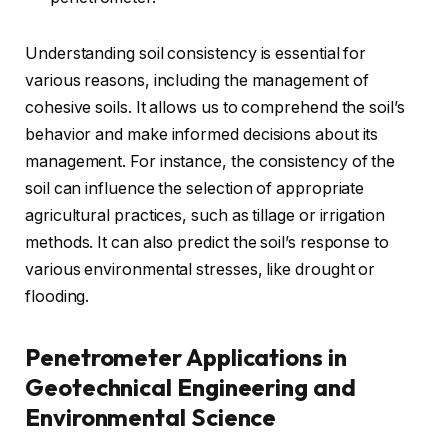
Understanding soil consistency is essential for
various reasons, including the management of
cohesive soils. It allows us to comprehend the soil’s
behavior and make informed decisions about its
management. For instance, the consistency of the
soil can influence the selection of appropriate
agricultural practices, such as tillage or irrigation
methods. It can also predict the soil’s response to
various environmental stresses, like drought or
flooding.
Penetrometer Applications in
Geotechnical Engineering and
Environmental Science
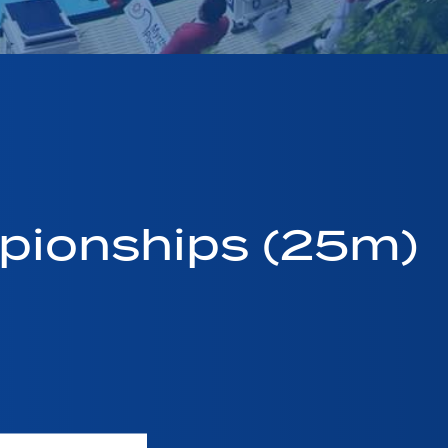
pionships (25m)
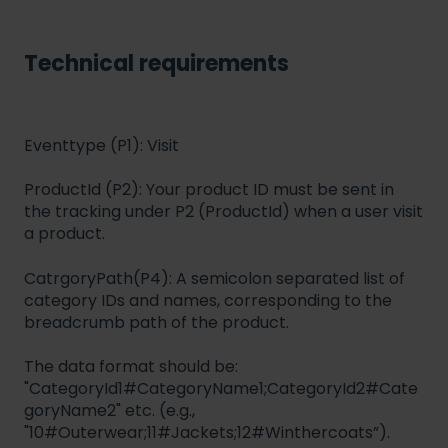
Technical requirements
Eventtype (P1): Visit
ProductId (P2): Your product ID must be sent in
the tracking under P2 (ProductId) when a user visit
a product.
CatrgoryPath(P4): A semicolon separated list of
category IDs and names, corresponding to the
breadcrumb path of the product.
The data format should be:
"CategoryId1#CategoryName1;CategoryId2#Cate
goryName2" etc. (e.g.,
"10#Outerwear;11#Jackets;12#Winthercoats”).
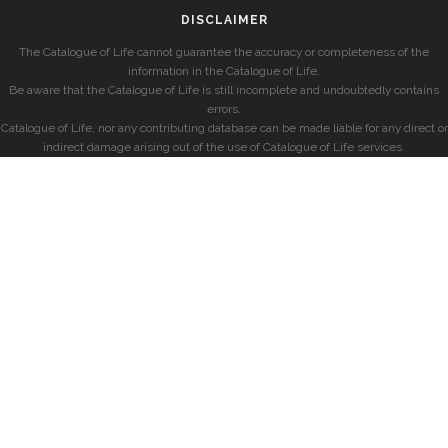
DISCLAIMER
The Catalogue of Life cannot guarantee the accuracy or completeness of the
information in the Catalogue of Life.
Be aware that the Catalogue of Life is still incomplete and undoubtedly contains
errors.
Catalogue of Life, nor any contributing database can be made liable for any direct or
indirect damage arising out of the use of Catalogue of Life services.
_ _ _ _ _ _ _
## To do
Return the material word for word. Pictures are not part of the copy.

## Solved problem
Understanding soil consistency is essential for
various reasons, including the management of
cohesive soils. It allows us to comprehend the soil’s
behavior and make informed decisions about its
management. For instance, the consistency of the
soil can influence the selection of appropriate
agricultural practices, such as tillage or irrigation
methods. It can also predict the soil’s response to
various environmental stresses, like drought or
flooding.
Penetrometer Applications in
Geotechnical Engineering and
Environmental Science
pionships (25m)
Technical requirements
Eventtype (P1): Visit
ProductId (P2): Your product ID must be sent in
the tracking under P2 (ProductId) when a user visit
a product.
CatrgoryPath(P4): A semicolon separated list of
category IDs and names, corresponding to the
breadcrumb path of the product.
The data format should be:
"CategoryId1#CategoryName1;CategoryId2#Cate
goryName2" etc. (e.g.,
"10#Outerwear;11#Jackets;12#Winthercoats”).
DISCLAIMER
The Catalogue of Life cannot guarantee the accuracy or completeness of the
information in the Catalogue of Life.
Be aware that the Catalogue of Life is still incomplete and undoubtedly contains
errors.
Catalogue of Life, nor any contributing database can be made liable for any direct or
indirect damage arising out of the use of Catalogue of Life services.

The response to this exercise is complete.